With the default control scheme, you move with the Left Analog Stick and can look around with the Right Analog Stick.  The X Button is used for Jumping, Square Button is used to interact with object and reload a weapon, Triangle is used to switch your currently equipped weapon, and the Circle button is used for crouching.  The L and R buttons are used for aiming and firing your weapon, and the Select and Start Buttons are used for bringing up the Customization and Main menus.

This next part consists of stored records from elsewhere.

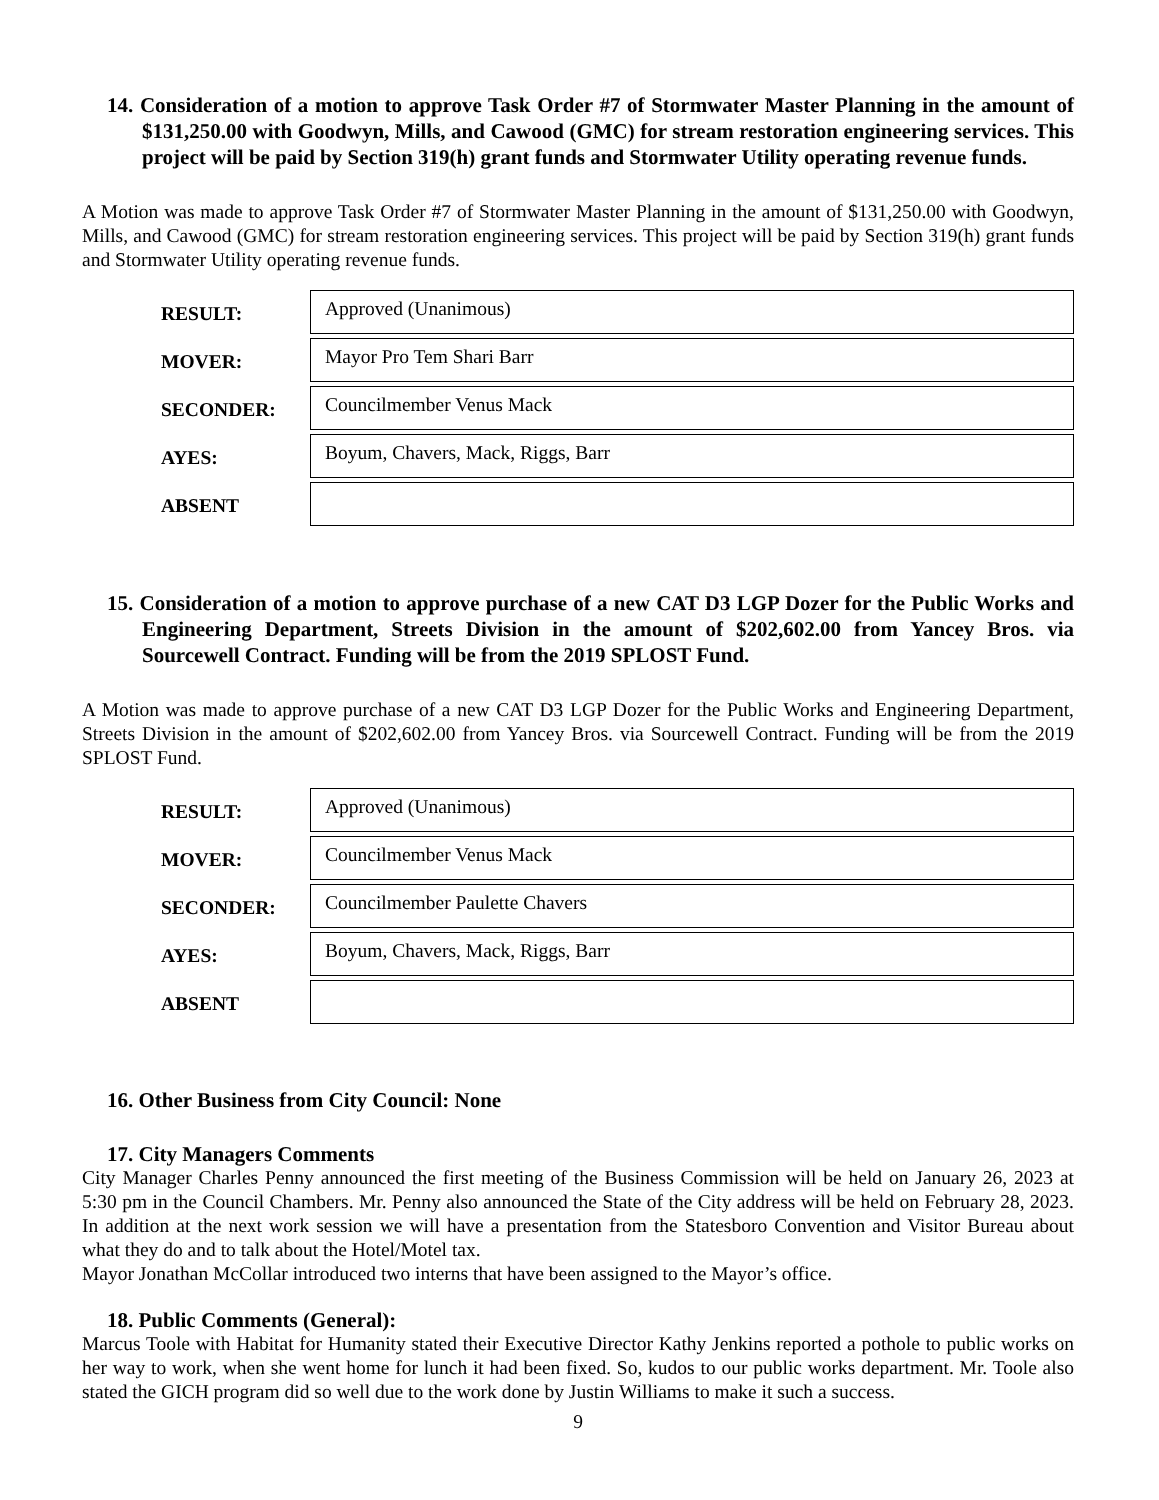14. Consideration of a motion to approve Task Order #7 of Stormwater Master Planning in the amount of $131,250.00 with Goodwyn, Mills, and Cawood (GMC) for stream restoration engineering services. This project will be paid by Section 319(h) grant funds and Stormwater Utility operating revenue funds.
A Motion was made to approve Task Order #7 of Stormwater Master Planning in the amount of $131,250.00 with Goodwyn, Mills, and Cawood (GMC) for stream restoration engineering services. This project will be paid by Section 319(h) grant funds and Stormwater Utility operating revenue funds.
| RESULT: | Approved (Unanimous) |
| MOVER: | Mayor Pro Tem Shari Barr |
| SECONDER: | Councilmember Venus Mack |
| AYES: | Boyum, Chavers, Mack, Riggs, Barr |
| ABSENT | |
15. Consideration of a motion to approve purchase of a new CAT D3 LGP Dozer for the Public Works and Engineering Department, Streets Division in the amount of $202,602.00 from Yancey Bros. via Sourcewell Contract. Funding will be from the 2019 SPLOST Fund.
A Motion was made to approve purchase of a new CAT D3 LGP Dozer for the Public Works and Engineering Department, Streets Division in the amount of $202,602.00 from Yancey Bros. via Sourcewell Contract. Funding will be from the 2019 SPLOST Fund.
| RESULT: | Approved (Unanimous) |
| MOVER: | Councilmember Venus Mack |
| SECONDER: | Councilmember Paulette Chavers |
| AYES: | Boyum, Chavers, Mack, Riggs, Barr |
| ABSENT | |
16. Other Business from City Council: None
17. City Managers Comments
City Manager Charles Penny announced the first meeting of the Business Commission will be held on January 26, 2023 at 5:30 pm in the Council Chambers. Mr. Penny also announced the State of the City address will be held on February 28, 2023. In addition at the next work session we will have a presentation from the Statesboro Convention and Visitor Bureau about what they do and to talk about the Hotel/Motel tax.
Mayor Jonathan McCollar introduced two interns that have been assigned to the Mayor’s office.
18. Public Comments (General):
Marcus Toole with Habitat for Humanity stated their Executive Director Kathy Jenkins reported a pothole to public works on her way to work, when she went home for lunch it had been fixed. So, kudos to our public works department. Mr. Toole also stated the GICH program did so well due to the work done by Justin Williams to make it such a success.
9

Skills and Grenades are assigned to the left and right sides of the touch screen with the default settings.  The Rear Touch Panel is set for the Melee attack on the default settings.  Until you get used to the controls, you may find yourself accidentally tapping the panel and activating your Melee attack.  While this can be annoying until you learn not to rest your fingers on the rear touch panel, it is better than other control schemes that have grenades set back there.  Nothing worse than being near a wall and accidentally throwing a grenade into your own face.


The presentation is the most important part of the review.  There are a lot of reports out there about the game running poorly and not looking very good.  As far as visuals go, the game’s cell-shaded style returns and looks good.  It doesn’t look as good or smooth as it does on the PS3, of course.  There are jagged edges in various places, but the detail is still there.  The world still looks huge and everything still looks like it did in the original game.

How the game runs is a big factor to consider.  For the most part, the game will run very smooth, flowing well from area to area, though there are some pretty long Load Times when you’re using Fast Travel to go to new areas or warp between areas.  During those times, expect to wait a good 20-30 seconds for a new location to load.

There is also some slowdown to consider.  The frame-rate doesn’t stay perfect throughout the entire game.  There are a few instances, like in the larger areas like Sanctuary City where the screen is overcrowded with objects, buildings, and characters, or in areas where enemies are overwhelming you with numbers.  During these times, the smooth flow goes towards a less-smooth flow.  It flows consistently throughout, but you can tell there are some drops in the frame-rate.  However, the game doesn’t freeze when this happens. It just flows into the lower frame-rate.

Apart from this are the sacrificed downgrades from the original game.  The enemy count is a little bit less.  The PlayStation Vita version of the game shows roughly two-thirds as many enemies as the PS3 version.  So, if you were in an area that would normally have 9 enemies, there would probably be about 6 or 7 there.  This is a downgrade, though it does make things a little easier for those of us that are new to the series.


At the end of the day, this is Borderlands 2, in its entirety, on a handheld platform, which is an impressive feat.  If you’re looking for an open-world shoot-and-loot game to play on the go, then this is definitely worth the purchase.  While there are some technical annoyances, like hoards of enemies slightly dropping the frame-rate, touch controls to get used to, and a lower enemy count, the game is a fun open-world adventure that has more content than you will know what to do with.

The PlayStation Vita Review Network Rates Borderlands 2 a 7.5/10.